Danielle Primrose, president and CEO of BBB Serving Mainland BC, says volunteering is a decision that requires the same effort as finding a job. “Volunteering can be a rewarding experience, but your time is your investment and you want to be sure that you get a return from that investment. Just as if you were donating money, you need to do your research.” she says. “You need to interview the organization to make sure it is a good fit for you.”
BBB and Volunteer Canada recommends researching the following when choosing a place to volunteer with:
- Choose a mission-based organization. Research its mission, vision and standards to make sure that the organization shares your values.
- Ask about Human Resources policies. Inquire about training programs and how the company views/treats their volunteers. This will help you determine if you will be part of a team environment.
- Inquire about governance and operational procedures. Find out if policies and procedures are consistent with national and provincial/territorial Human Rights Codes, privacy legislation and provincial/territorial employment standards legislation.
- Management and administration of volunteer resources. Ask what resources are offered to the volunteers and how they are managed.
- Risk Management and quality assurance. Determine what risk factors are associated with volunteer activity and how the organization manages and communicates these potential risks.
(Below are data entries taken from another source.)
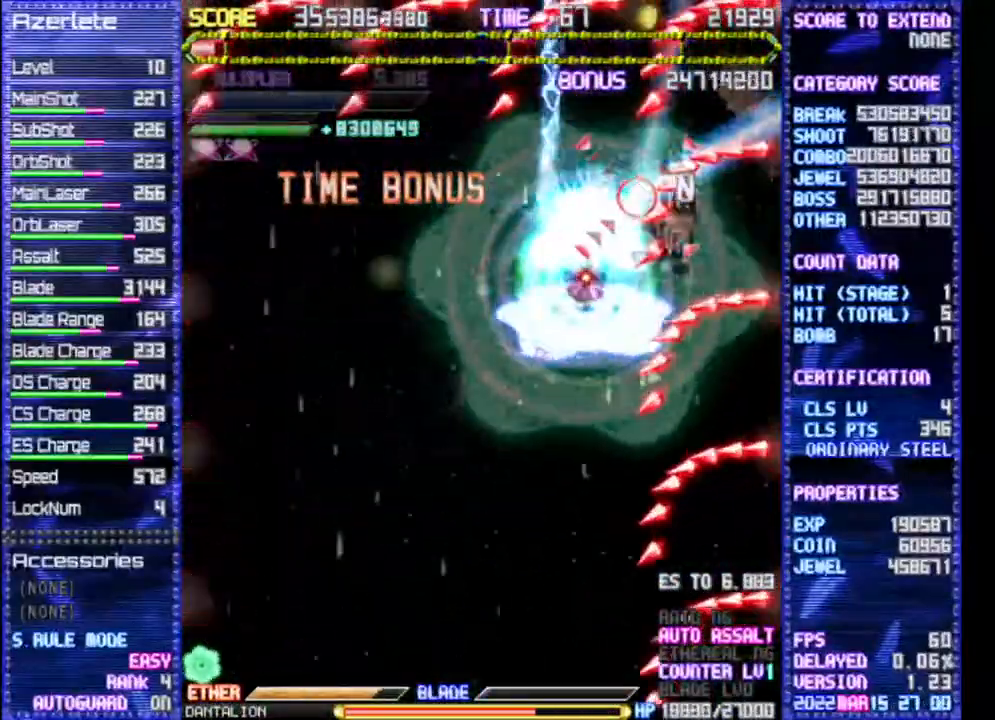
{"buttons": ["R1"], "events": []}
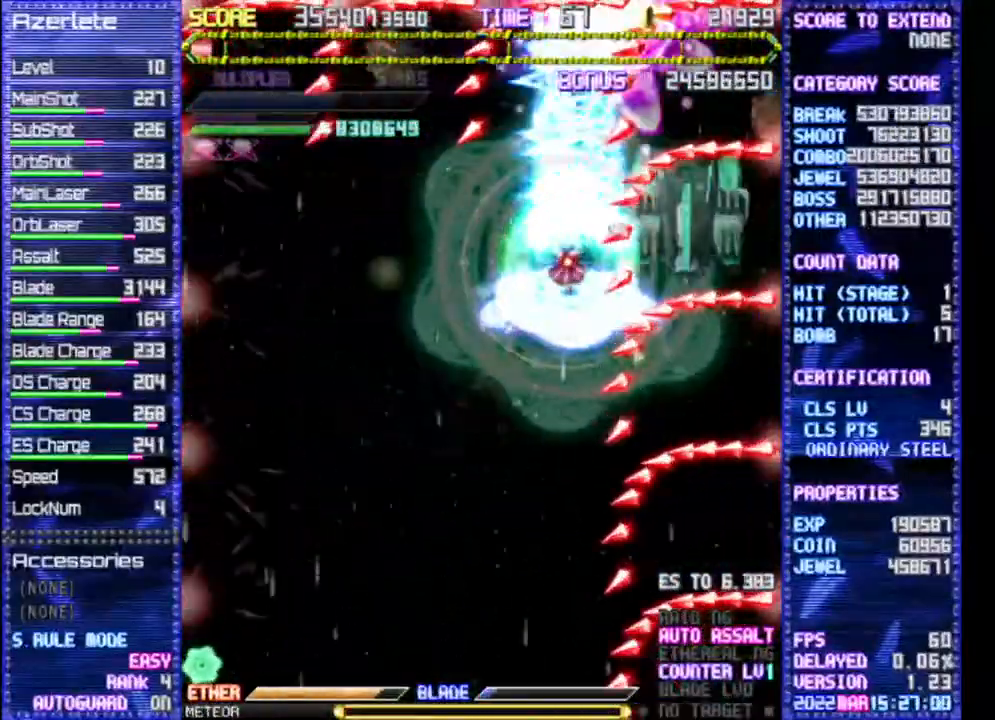
{"buttons": ["R1"], "events": []}
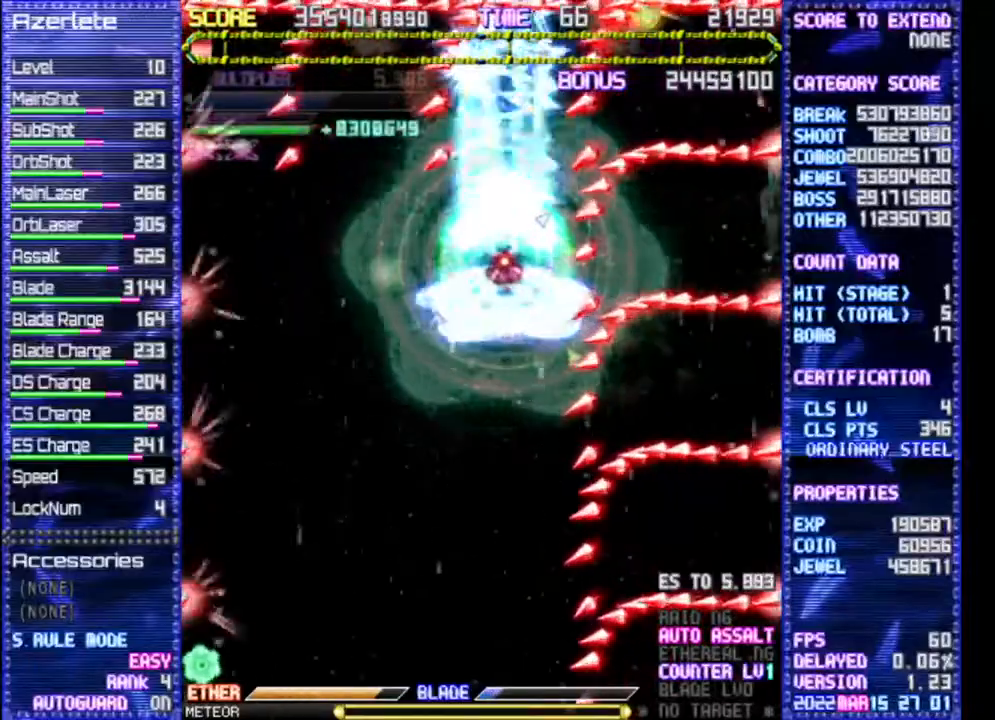
{"buttons": ["R1"], "events": []}
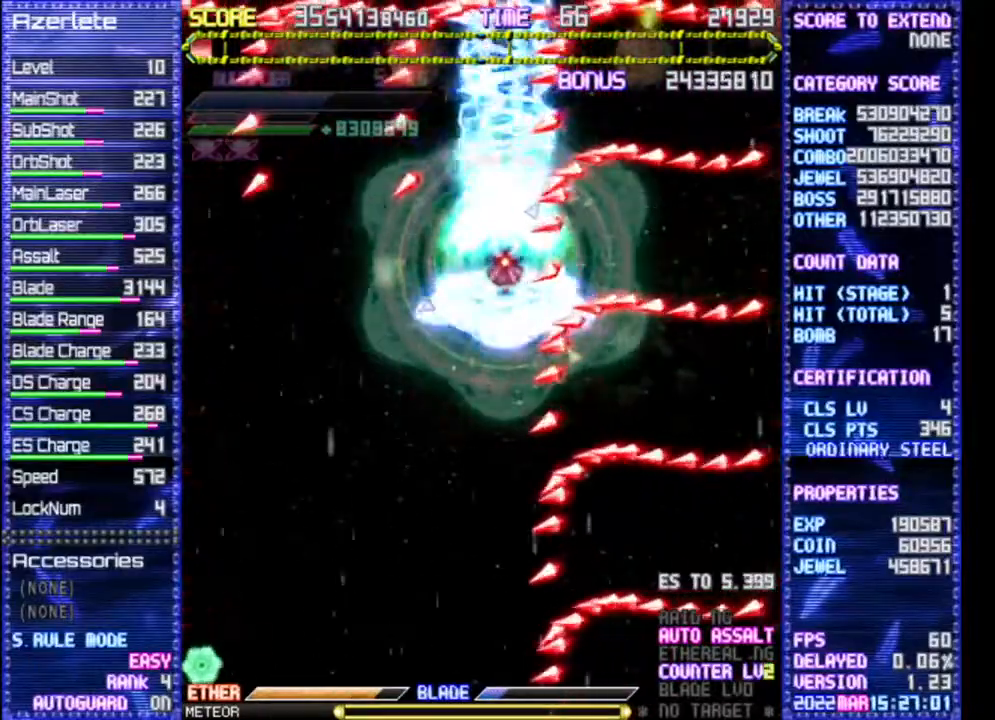
{"buttons": ["R1"], "events": []}
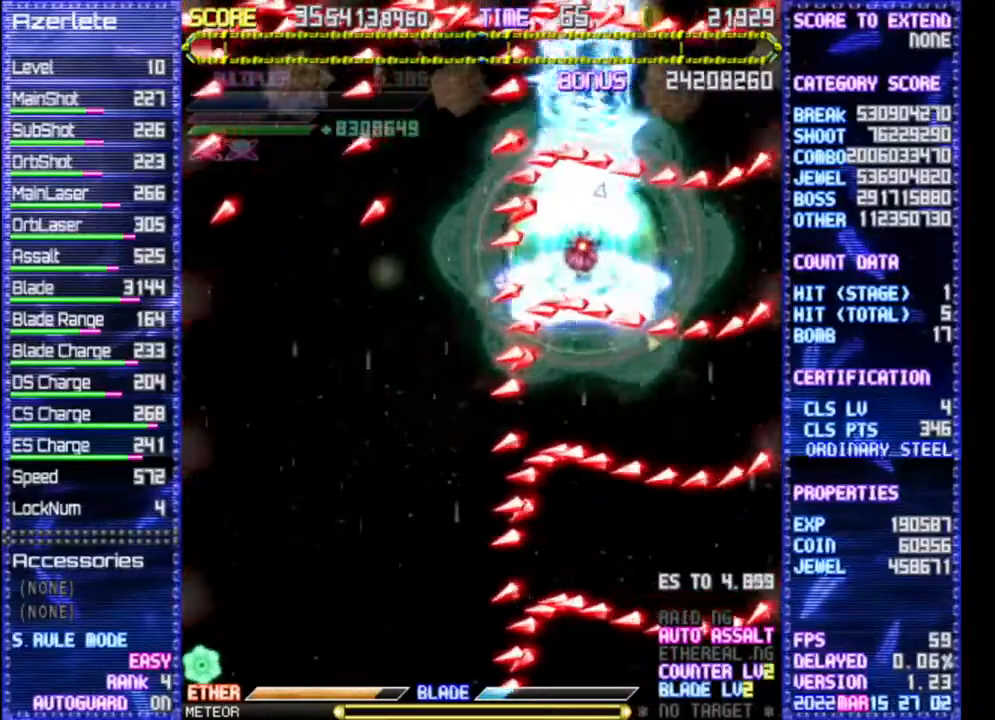
{"buttons": ["R1"], "events": []}
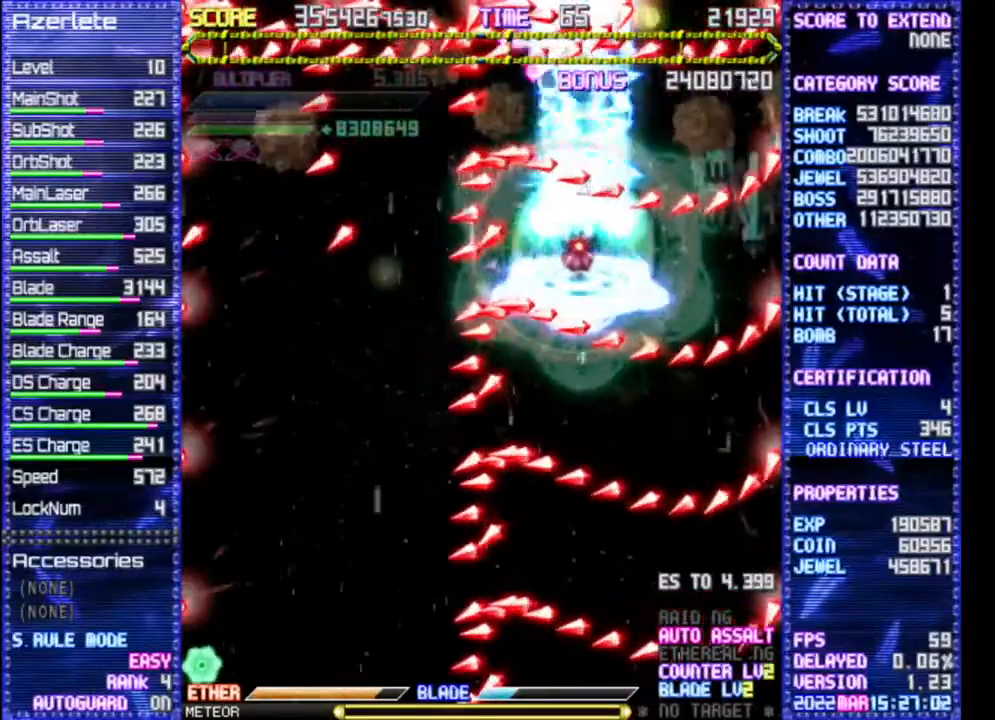
{"buttons": ["R1"], "events": []}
- Volunteer Roles. Determine what your skills and interests are and how you can apply these as a volunteer. Ask what the specific needs of the organization are to determine if it will be a good fit.
- Effective recruitment strategies. Does the organization reach out to diverse audiences from different background and experience levels? Do they encourage discussion of skills, interests and creative passions?
- Screening Process. Ensure the screening process is clearly explained and understand your privacy rights. You will be required to submit personal information but be sure to ask why and how your information will be used.
- Orientation and training. Does the organization offer role-specific training? Orientation is not just for employees. Volunteers should be given proper orientation to familiarize themselves with the environment, equipment and co-workers.
- Support and supervision. This should be customized to each role’s needs and requirements as well as the skill level and experience of the volunteer. Opportunities for volunteer feedback should also be communicated.
- Maintenance of volunteer records. Just like employees, volunteer information and records should be kept confidential and secure. Ask if the organization keeps informed of current legislation, Human Rights Codes and other relevant guidelines for records management, privacy, access to information, and confidentiality practices.
- Technology. Up-to-date technology should be available for volunteers to aid in tasks, research, training and communication. Ask if the organization has rules and regulations pertaining to technology use and information access.
- Recognition and Evaluation. How does the organization recognize and develop their volunteers. In order to track progress and measure success, appropriate benchmarks and goals should be set and communicated clearly.